### YOUR TASK
Looking through the entries, count each line where the string "cerebral" occurs, and write only the total.

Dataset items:
----
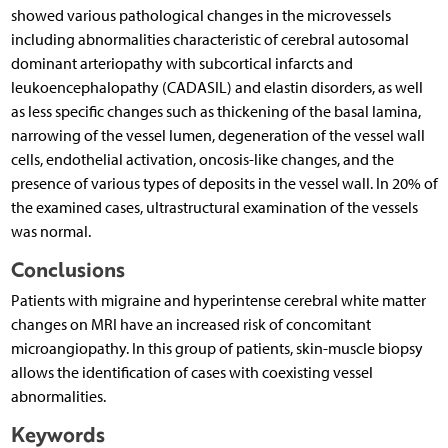
showed various pathological changes in the microvessels
including abnormalities characteristic of cerebral autosomal
dominant arteriopathy with subcortical infarcts and
leukoencephalopathy (CADASIL) and elastin disorders, as well
as less specific changes such as thickening of the basal lamina,
narrowing of the vessel lumen, degeneration of the vessel wall
cells, endothelial activation, oncosis-like changes, and the
presence of various types of deposits in the vessel wall. In 20% of
the examined cases, ultrastructural examination of the vessels
was normal.
Conclusions
Patients with migraine and hyperintense cerebral white matter
changes on MRI have an increased risk of concomitant
microangiopathy. In this group of patients, skin-muscle biopsy
allows the identification of cases with coexisting vessel
abnormalities.
Keywords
----
### TASK OUTPUT
2